Here, the job is to give back every entry below unchanged, omitting pictures.

### SOURCE DATA

..........

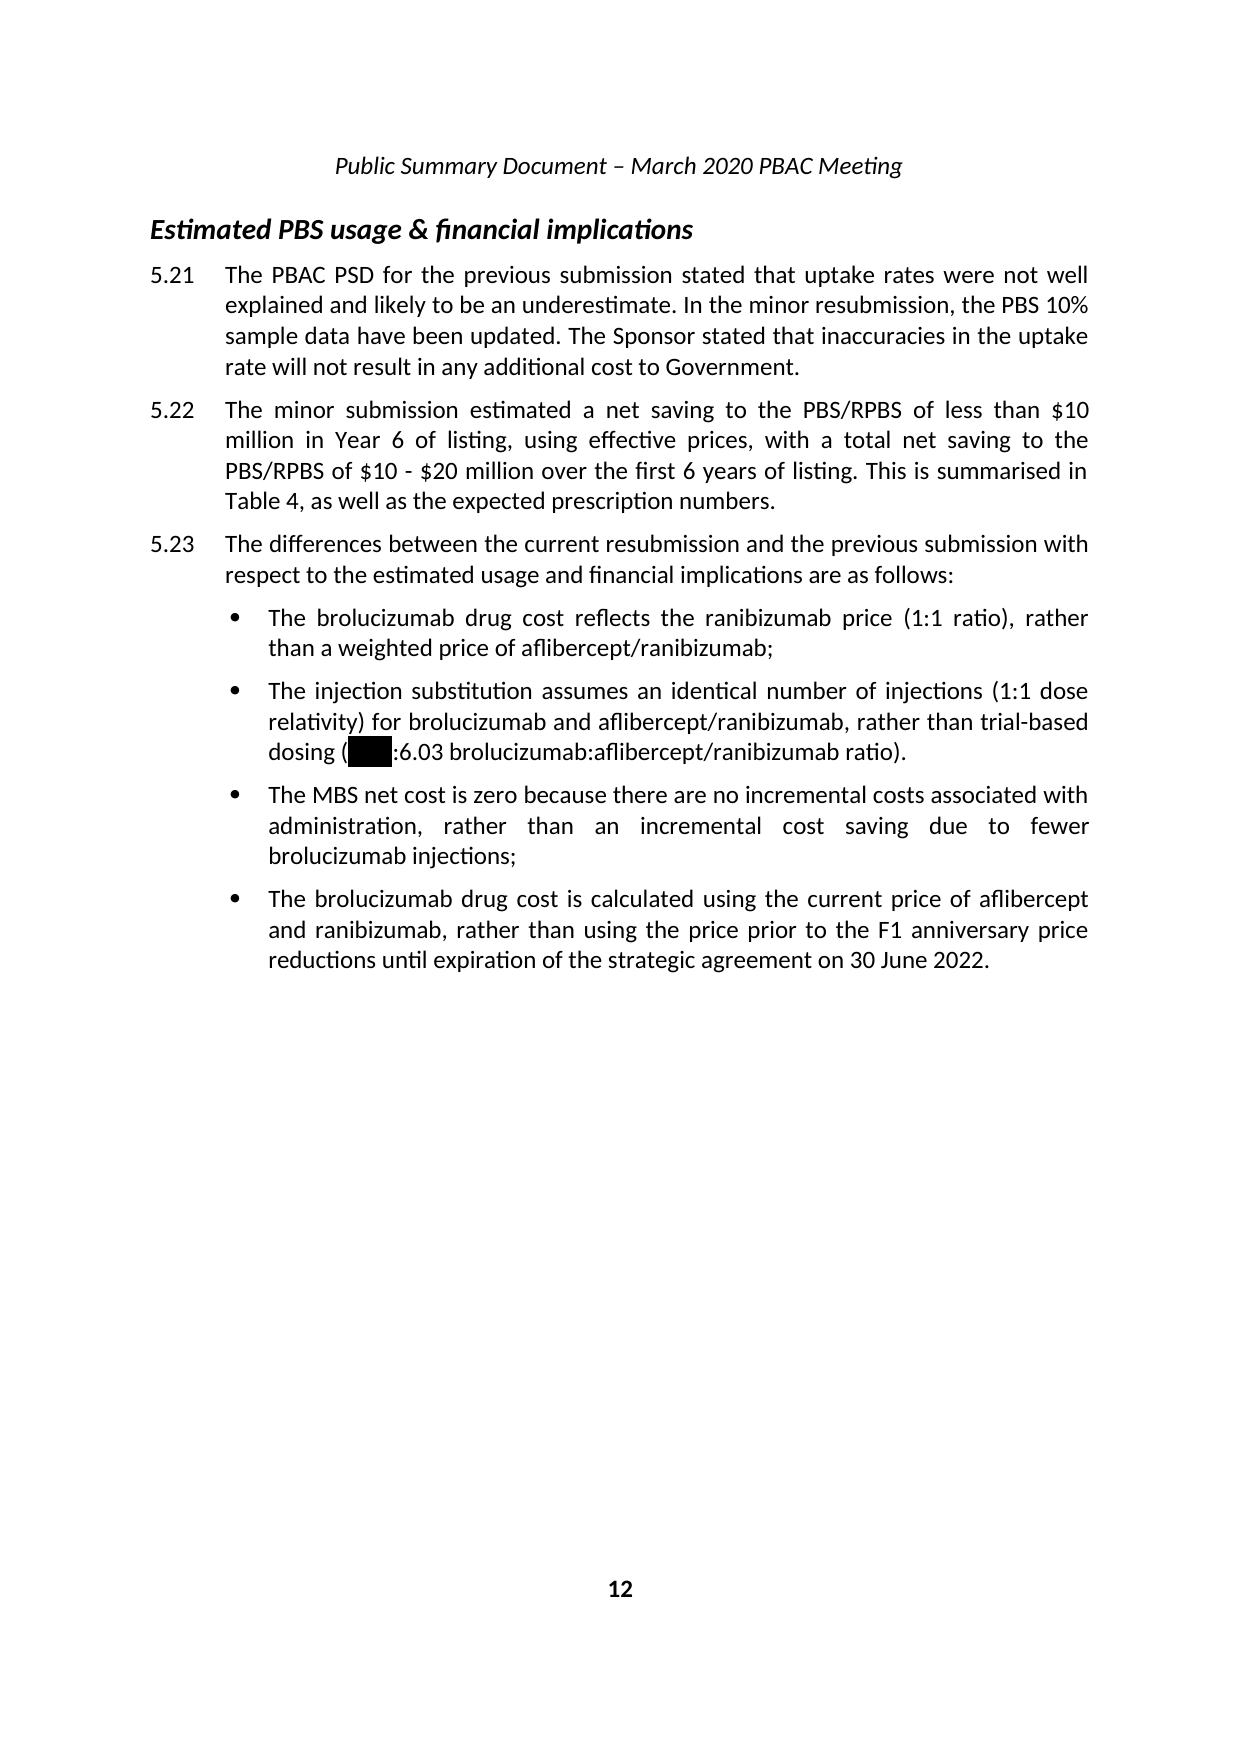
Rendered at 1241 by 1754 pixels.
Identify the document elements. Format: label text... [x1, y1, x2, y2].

list The brolucizumab drug cost is calculated using the current price of aflibercept and ranibizumab, rather than using the price prior to the F1 anniversary price reductions until expiration of the strategic agreement on 30 June 2022. [231, 883, 1090, 975]
list The minor submission estimated a net saving to the PBS/RPBS of less than $10 million in Year 6 of listing, using effective prices, with a total net saving to the PBS/RPBS of $10 - $20 million over the first 6 years of listing. This is summarised in Table 4, as well as the expected prescription numbers. [150, 394, 1090, 516]
list The PBAC PSD for the previous submission stated that uptake rates were not well explained and likely to be an underestimate. In the minor resubmission, the PBS 10% sample data have been updated. The Sponsor stated that inaccuracies in the uptake rate will not result in any additional cost to Government. [150, 259, 1090, 381]
list The brolucizumab drug cost reflects the ranibizumab price (1:1 ratio), rather than a weighted price of aflibercept/ranibizumab; [231, 602, 1090, 663]
list The injection substitution assumes an identical number of injections (1:1 dose relativity) for brolucizumab and aflibercept/ranibizumab, rather than trial-based dosing ('''''''':6.03 brolucizumab:aflibercept/ranibizumab ratio). [231, 675, 1090, 767]
list The MBS net cost is zero because there are no incremental costs associated with administration, rather than an incremental cost saving due to fewer brolucizumab injections; [231, 779, 1090, 871]
subtitle Estimated PBS usage & financial implications [150, 211, 1090, 247]
list The differences between the current resubmission and the previous submission with respect to the estimated usage and financial implications are as follows: [150, 528, 1090, 589]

..........

### FINISHED EXERCISE
Rendered at 1241 by 1754 pixels.
Identify the document elements. Format: label text... [x1, y1, x2, y2].

list The brolucizumab drug cost is calculated using the current price of aflibercept and ranibizumab, rather than using the price prior to the F1 anniversary price reductions until expiration of the strategic agreement on 30 June 2022. [231, 883, 1090, 975]
list The minor submission estimated a net saving to the PBS/RPBS of less than $10 million in Year 6 of listing, using effective prices, with a total net saving to the PBS/RPBS of $10 - $20 million over the first 6 years of listing. This is summarised in Table 4, as well as the expected prescription numbers. [150, 394, 1090, 516]
list The PBAC PSD for the previous submission stated that uptake rates were not well explained and likely to be an underestimate. In the minor resubmission, the PBS 10% sample data have been updated. The Sponsor stated that inaccuracies in the uptake rate will not result in any additional cost to Government. [150, 259, 1090, 381]
list The brolucizumab drug cost reflects the ranibizumab price (1:1 ratio), rather than a weighted price of aflibercept/ranibizumab; [231, 602, 1090, 663]
list The injection substitution assumes an identical number of injections (1:1 dose relativity) for brolucizumab and aflibercept/ranibizumab, rather than trial-based dosing ('''''''':6.03 brolucizumab:aflibercept/ranibizumab ratio). [231, 675, 1090, 767]
list The MBS net cost is zero because there are no incremental costs associated with administration, rather than an incremental cost saving due to fewer brolucizumab injections; [231, 779, 1090, 871]
subtitle Estimated PBS usage & financial implications [150, 211, 1090, 247]
list The differences between the current resubmission and the previous submission with respect to the estimated usage and financial implications are as follows: [150, 528, 1090, 589]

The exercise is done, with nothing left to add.